··· Data excerpts ···
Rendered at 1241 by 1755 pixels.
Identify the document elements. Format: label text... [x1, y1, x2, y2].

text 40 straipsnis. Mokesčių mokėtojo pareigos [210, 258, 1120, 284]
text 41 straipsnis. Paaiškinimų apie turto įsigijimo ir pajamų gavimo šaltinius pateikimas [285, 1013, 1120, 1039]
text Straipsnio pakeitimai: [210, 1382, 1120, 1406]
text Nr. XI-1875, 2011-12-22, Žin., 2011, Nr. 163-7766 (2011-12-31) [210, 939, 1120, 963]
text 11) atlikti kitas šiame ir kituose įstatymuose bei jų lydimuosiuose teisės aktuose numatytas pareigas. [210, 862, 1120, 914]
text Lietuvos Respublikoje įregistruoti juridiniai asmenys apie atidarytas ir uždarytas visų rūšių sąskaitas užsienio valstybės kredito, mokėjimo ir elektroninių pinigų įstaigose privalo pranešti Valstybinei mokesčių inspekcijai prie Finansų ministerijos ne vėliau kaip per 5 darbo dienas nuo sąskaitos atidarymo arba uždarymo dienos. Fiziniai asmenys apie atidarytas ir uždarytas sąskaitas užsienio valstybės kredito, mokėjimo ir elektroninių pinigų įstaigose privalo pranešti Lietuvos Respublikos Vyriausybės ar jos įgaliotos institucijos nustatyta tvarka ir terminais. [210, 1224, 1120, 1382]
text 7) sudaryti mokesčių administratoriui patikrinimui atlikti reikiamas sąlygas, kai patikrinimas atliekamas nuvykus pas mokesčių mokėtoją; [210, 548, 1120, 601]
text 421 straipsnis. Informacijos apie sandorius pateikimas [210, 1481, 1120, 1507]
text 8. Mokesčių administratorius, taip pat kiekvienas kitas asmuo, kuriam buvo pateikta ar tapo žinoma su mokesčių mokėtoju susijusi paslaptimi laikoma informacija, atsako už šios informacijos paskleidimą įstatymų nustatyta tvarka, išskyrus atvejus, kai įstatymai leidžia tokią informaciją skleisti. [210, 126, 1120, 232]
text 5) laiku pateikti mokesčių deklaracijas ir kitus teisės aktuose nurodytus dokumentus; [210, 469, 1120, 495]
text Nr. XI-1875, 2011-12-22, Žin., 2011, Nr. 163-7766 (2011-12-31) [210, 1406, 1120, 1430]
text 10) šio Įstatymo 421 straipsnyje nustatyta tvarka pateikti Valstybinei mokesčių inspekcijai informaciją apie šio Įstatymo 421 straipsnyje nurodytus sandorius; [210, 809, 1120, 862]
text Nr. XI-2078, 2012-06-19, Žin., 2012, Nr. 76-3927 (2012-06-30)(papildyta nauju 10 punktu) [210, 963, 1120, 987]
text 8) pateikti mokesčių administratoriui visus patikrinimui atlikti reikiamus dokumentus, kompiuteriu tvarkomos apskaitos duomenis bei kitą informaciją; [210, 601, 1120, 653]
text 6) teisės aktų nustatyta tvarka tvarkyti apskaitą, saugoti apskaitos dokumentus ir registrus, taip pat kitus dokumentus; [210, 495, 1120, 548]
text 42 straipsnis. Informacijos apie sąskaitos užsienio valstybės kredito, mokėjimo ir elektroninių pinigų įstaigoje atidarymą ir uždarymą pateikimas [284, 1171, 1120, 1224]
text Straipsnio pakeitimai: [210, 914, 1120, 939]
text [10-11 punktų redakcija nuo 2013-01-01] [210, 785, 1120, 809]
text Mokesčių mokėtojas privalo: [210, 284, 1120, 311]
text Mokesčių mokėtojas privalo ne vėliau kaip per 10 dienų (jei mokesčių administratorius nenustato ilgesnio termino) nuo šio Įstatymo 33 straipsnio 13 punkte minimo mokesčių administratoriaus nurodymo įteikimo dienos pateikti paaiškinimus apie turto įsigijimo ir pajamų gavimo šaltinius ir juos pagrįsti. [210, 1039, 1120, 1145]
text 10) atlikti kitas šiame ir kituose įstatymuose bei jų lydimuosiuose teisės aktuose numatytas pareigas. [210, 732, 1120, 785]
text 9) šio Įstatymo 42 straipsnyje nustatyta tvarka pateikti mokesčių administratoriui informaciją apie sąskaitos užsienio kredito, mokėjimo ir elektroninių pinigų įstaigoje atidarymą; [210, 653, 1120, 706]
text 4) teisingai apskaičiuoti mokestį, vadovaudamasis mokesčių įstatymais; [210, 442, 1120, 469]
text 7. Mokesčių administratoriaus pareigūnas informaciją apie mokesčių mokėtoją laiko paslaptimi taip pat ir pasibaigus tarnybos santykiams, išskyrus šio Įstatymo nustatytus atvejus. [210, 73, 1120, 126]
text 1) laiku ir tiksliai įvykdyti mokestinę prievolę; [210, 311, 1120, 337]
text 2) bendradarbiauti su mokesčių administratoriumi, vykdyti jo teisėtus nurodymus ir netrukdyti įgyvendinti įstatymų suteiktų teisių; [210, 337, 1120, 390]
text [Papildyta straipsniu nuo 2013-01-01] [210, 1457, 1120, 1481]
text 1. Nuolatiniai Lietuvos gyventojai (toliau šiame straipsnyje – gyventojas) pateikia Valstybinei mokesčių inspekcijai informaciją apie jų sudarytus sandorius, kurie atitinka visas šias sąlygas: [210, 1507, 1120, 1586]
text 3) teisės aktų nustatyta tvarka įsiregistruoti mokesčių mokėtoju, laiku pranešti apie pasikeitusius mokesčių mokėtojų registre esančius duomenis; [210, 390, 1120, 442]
···
• _Exercise_:
Reproduce all of the entries above word for word.

• _Exercise response_:
Rendered at 1241 by 1755 pixels.
Identify the document elements. Format: label text... [x1, y1, x2, y2].

text 40 straipsnis. Mokesčių mokėtojo pareigos [210, 258, 1120, 284]
text 41 straipsnis. Paaiškinimų apie turto įsigijimo ir pajamų gavimo šaltinius pateikimas [285, 1013, 1120, 1039]
text Straipsnio pakeitimai: [210, 1382, 1120, 1406]
text Nr. XI-1875, 2011-12-22, Žin., 2011, Nr. 163-7766 (2011-12-31) [210, 939, 1120, 963]
text 11) atlikti kitas šiame ir kituose įstatymuose bei jų lydimuosiuose teisės aktuose numatytas pareigas. [210, 862, 1120, 914]
text Lietuvos Respublikoje įregistruoti juridiniai asmenys apie atidarytas ir uždarytas visų rūšių sąskaitas užsienio valstybės kredito, mokėjimo ir elektroninių pinigų įstaigose privalo pranešti Valstybinei mokesčių inspekcijai prie Finansų ministerijos ne vėliau kaip per 5 darbo dienas nuo sąskaitos atidarymo arba uždarymo dienos. Fiziniai asmenys apie atidarytas ir uždarytas sąskaitas užsienio valstybės kredito, mokėjimo ir elektroninių pinigų įstaigose privalo pranešti Lietuvos Respublikos Vyriausybės ar jos įgaliotos institucijos nustatyta tvarka ir terminais. [210, 1224, 1120, 1382]
text 7) sudaryti mokesčių administratoriui patikrinimui atlikti reikiamas sąlygas, kai patikrinimas atliekamas nuvykus pas mokesčių mokėtoją; [210, 548, 1120, 601]
text 421 straipsnis. Informacijos apie sandorius pateikimas [210, 1481, 1120, 1507]
text 8. Mokesčių administratorius, taip pat kiekvienas kitas asmuo, kuriam buvo pateikta ar tapo žinoma su mokesčių mokėtoju susijusi paslaptimi laikoma informacija, atsako už šios informacijos paskleidimą įstatymų nustatyta tvarka, išskyrus atvejus, kai įstatymai leidžia tokią informaciją skleisti. [210, 126, 1120, 232]
text 5) laiku pateikti mokesčių deklaracijas ir kitus teisės aktuose nurodytus dokumentus; [210, 469, 1120, 495]
text Nr. XI-1875, 2011-12-22, Žin., 2011, Nr. 163-7766 (2011-12-31) [210, 1406, 1120, 1430]
text 10) šio Įstatymo 421 straipsnyje nustatyta tvarka pateikti Valstybinei mokesčių inspekcijai informaciją apie šio Įstatymo 421 straipsnyje nurodytus sandorius; [210, 809, 1120, 862]
text Nr. XI-2078, 2012-06-19, Žin., 2012, Nr. 76-3927 (2012-06-30)(papildyta nauju 10 punktu) [210, 963, 1120, 987]
text 8) pateikti mokesčių administratoriui visus patikrinimui atlikti reikiamus dokumentus, kompiuteriu tvarkomos apskaitos duomenis bei kitą informaciją; [210, 601, 1120, 653]
text 6) teisės aktų nustatyta tvarka tvarkyti apskaitą, saugoti apskaitos dokumentus ir registrus, taip pat kitus dokumentus; [210, 495, 1120, 548]
text 42 straipsnis. Informacijos apie sąskaitos užsienio valstybės kredito, mokėjimo ir elektroninių pinigų įstaigoje atidarymą ir uždarymą pateikimas [284, 1171, 1120, 1224]
text Straipsnio pakeitimai: [210, 914, 1120, 939]
text [10-11 punktų redakcija nuo 2013-01-01] [210, 785, 1120, 809]
text Mokesčių mokėtojas privalo: [210, 284, 1120, 311]
text Mokesčių mokėtojas privalo ne vėliau kaip per 10 dienų (jei mokesčių administratorius nenustato ilgesnio termino) nuo šio Įstatymo 33 straipsnio 13 punkte minimo mokesčių administratoriaus nurodymo įteikimo dienos pateikti paaiškinimus apie turto įsigijimo ir pajamų gavimo šaltinius ir juos pagrįsti. [210, 1039, 1120, 1145]
text 10) atlikti kitas šiame ir kituose įstatymuose bei jų lydimuosiuose teisės aktuose numatytas pareigas. [210, 732, 1120, 785]
text 9) šio Įstatymo 42 straipsnyje nustatyta tvarka pateikti mokesčių administratoriui informaciją apie sąskaitos užsienio kredito, mokėjimo ir elektroninių pinigų įstaigoje atidarymą; [210, 653, 1120, 706]
text 4) teisingai apskaičiuoti mokestį, vadovaudamasis mokesčių įstatymais; [210, 442, 1120, 469]
text 7. Mokesčių administratoriaus pareigūnas informaciją apie mokesčių mokėtoją laiko paslaptimi taip pat ir pasibaigus tarnybos santykiams, išskyrus šio Įstatymo nustatytus atvejus. [210, 73, 1120, 126]
text 1) laiku ir tiksliai įvykdyti mokestinę prievolę; [210, 311, 1120, 337]
text 2) bendradarbiauti su mokesčių administratoriumi, vykdyti jo teisėtus nurodymus ir netrukdyti įgyvendinti įstatymų suteiktų teisių; [210, 337, 1120, 390]
text [Papildyta straipsniu nuo 2013-01-01] [210, 1457, 1120, 1481]
text 1. Nuolatiniai Lietuvos gyventojai (toliau šiame straipsnyje – gyventojas) pateikia Valstybinei mokesčių inspekcijai informaciją apie jų sudarytus sandorius, kurie atitinka visas šias sąlygas: [210, 1507, 1120, 1586]
text 3) teisės aktų nustatyta tvarka įsiregistruoti mokesčių mokėtoju, laiku pranešti apie pasikeitusius mokesčių mokėtojų registre esančius duomenis; [210, 390, 1120, 442]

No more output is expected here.